Kategorie: Kuba, Nordamerika

Die Revolution kommt ins Museum

Von: Martin Wein

Doch nicht nur das: Mit ihrer Liebe zum Che bekennen die Kubaner sich zu den Ursprüngen der Revolution, zum Aufstand gegen die blutigen Diktatoren und die Miami-Mafia im Land. 1965 hatte der Idealist und rücksichtlose Kämpfer, damals Industrieminister der Revolutionsregierung, Kuba verlassen, nachdem ihm Castros Annäherung an die UdSSR missfiel. So scheint er als Integrationsfigur heute unbelastet.

In der berühmten Calle Heredia in der alten Hauptstadt Santiago de Cuba im Süden der Insel verkörpern Buchhändler Eddy und seine Tochter Yanet in ihrer winzigen Liberia den ganze Stolz der Kubaner auf ihren Sonderweg. Wahlplakate aus den 1960ern („Sozialismus oder Tod“), handgemalte Bilder vom Che oder vergilbte Traktate bietet Eddy feil wie Heiligtümer. Verkaufen ist für ihn offenbar zweitrangig. Vor allem führt er jeden Gast ausgiebig durch sein kurioses Sortiment und freut sich mehr über ein Erinnerungsfoto als über Geld. Sein ganzer Stolz: Ein altes Tonbandgerät und ein Mikrofon, durch das der Che einst gesprochen haben soll.

Den Tropen-Sozialismus hat auch Eddy wie wohl die Mehrheit seiner Landsleute abgeschrieben, doch in die Hände der nur 80 Seemeilen entfernten USA wollen sich nur die wenigsten werfen. In der Provinzstadt Bayamo, etwa so groß wie Wilhelmshaven, trotz man der Mangelwirtschaft kreativ. Die Fußgängerzone wurde in eine Kunstmeile verwandelt, die leeren Obstgeschäfte präsentieren die wenigen Waren in einladend buntem Ambiente. Und beim Kinderfriseur reiten die Kleinen auf Delphinen.

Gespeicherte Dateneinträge
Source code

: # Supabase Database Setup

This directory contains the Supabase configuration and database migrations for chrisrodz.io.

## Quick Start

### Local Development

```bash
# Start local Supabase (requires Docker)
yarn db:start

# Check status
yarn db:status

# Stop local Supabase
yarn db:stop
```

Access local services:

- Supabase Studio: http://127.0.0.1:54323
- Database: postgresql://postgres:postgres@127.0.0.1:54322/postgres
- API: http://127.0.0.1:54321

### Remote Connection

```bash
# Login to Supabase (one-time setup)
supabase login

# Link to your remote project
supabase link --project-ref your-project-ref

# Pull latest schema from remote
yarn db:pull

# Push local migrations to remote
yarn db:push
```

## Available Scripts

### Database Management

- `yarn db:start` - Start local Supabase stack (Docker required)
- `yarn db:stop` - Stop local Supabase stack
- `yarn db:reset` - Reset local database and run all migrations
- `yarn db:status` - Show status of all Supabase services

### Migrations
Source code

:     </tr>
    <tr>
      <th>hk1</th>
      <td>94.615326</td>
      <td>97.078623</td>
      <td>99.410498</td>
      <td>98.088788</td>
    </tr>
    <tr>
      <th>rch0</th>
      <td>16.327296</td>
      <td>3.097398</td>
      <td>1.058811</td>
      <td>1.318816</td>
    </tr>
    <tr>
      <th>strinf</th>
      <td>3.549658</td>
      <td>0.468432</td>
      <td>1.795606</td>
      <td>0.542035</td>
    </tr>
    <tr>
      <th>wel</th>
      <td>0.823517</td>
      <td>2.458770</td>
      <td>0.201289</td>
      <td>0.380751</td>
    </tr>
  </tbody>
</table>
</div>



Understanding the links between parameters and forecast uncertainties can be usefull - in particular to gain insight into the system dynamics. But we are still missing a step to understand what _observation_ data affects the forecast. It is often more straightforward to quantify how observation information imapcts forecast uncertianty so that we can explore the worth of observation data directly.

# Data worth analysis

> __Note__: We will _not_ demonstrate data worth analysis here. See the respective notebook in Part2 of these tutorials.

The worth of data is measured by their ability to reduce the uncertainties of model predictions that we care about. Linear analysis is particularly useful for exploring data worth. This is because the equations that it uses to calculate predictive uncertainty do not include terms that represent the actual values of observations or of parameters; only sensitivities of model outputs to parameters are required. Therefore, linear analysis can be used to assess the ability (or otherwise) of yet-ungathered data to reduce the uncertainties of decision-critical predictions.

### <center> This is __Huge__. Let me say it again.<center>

Arbeitsaufträge:
[1] Kopieren Sie aus dem Text über Kuba den Teil, der mit den Worten „Die Revolution kommt“ beginnt und mit „Integrationsfigur heute unbelastet.“ endet.
[2] Stimmen die folgenden Aussagen mit dem Text über Kuba überein? Antworten Sie jeweils mit Ja oder Nein und zitieren Sie die entscheidenden Worte.
(a) Che verließ Kuba im Jahr 1965.
(b) Dem Buchhändler Eddy geht es vor allem ums Verkaufen.
(c) In Bayamo wurde die Fußgängerzone in eine Kunstmeile verwandelt.
[3] Beantworten Sie anhand des Textes über Kuba die folgenden Fragen.
(a) Wie heißt die Tochter des Buchhändlers Eddy?
(b) Welches Amt hatte Che inne, als er Kuba verließ?
(c) Worauf reiten die Kinder beim Kinderfriseur?
Das Material hat hiermit nichts zu tun.

Lösungen:
[1]
Die Revolution kommt ins Museum

Von: Martin Wein

Doch nicht nur das: Mit ihrer Liebe zum Che bekennen die Kubaner sich zu den Ursprüngen der Revolution, zum Aufstand gegen die blutigen Diktatoren und die Miami-Mafia im Land. 1965 hatte der Idealist und rücksichtlose Kämpfer, damals Industrieminister der Revolutionsregierung, Kuba verlassen, nachdem ihm Castros Annäherung an die UdSSR missfiel. So scheint er als Integrationsfigur heute unbelastet.

[2]
(a) Ja: „1965 hatte der Idealist und rücksichtlose Kämpfer, damals Industrieminister der Revolutionsregierung, Kuba verlassen“
(b) Nein: „Verkaufen ist für ihn offenbar zweitrangig.“
(c) Ja: „Die Fußgängerzone wurde in eine Kunstmeile verwandelt“

[3]
(a) Yanet
(b) Er war Industrieminister der Revolutionsregierung.
(c) Auf Delphinen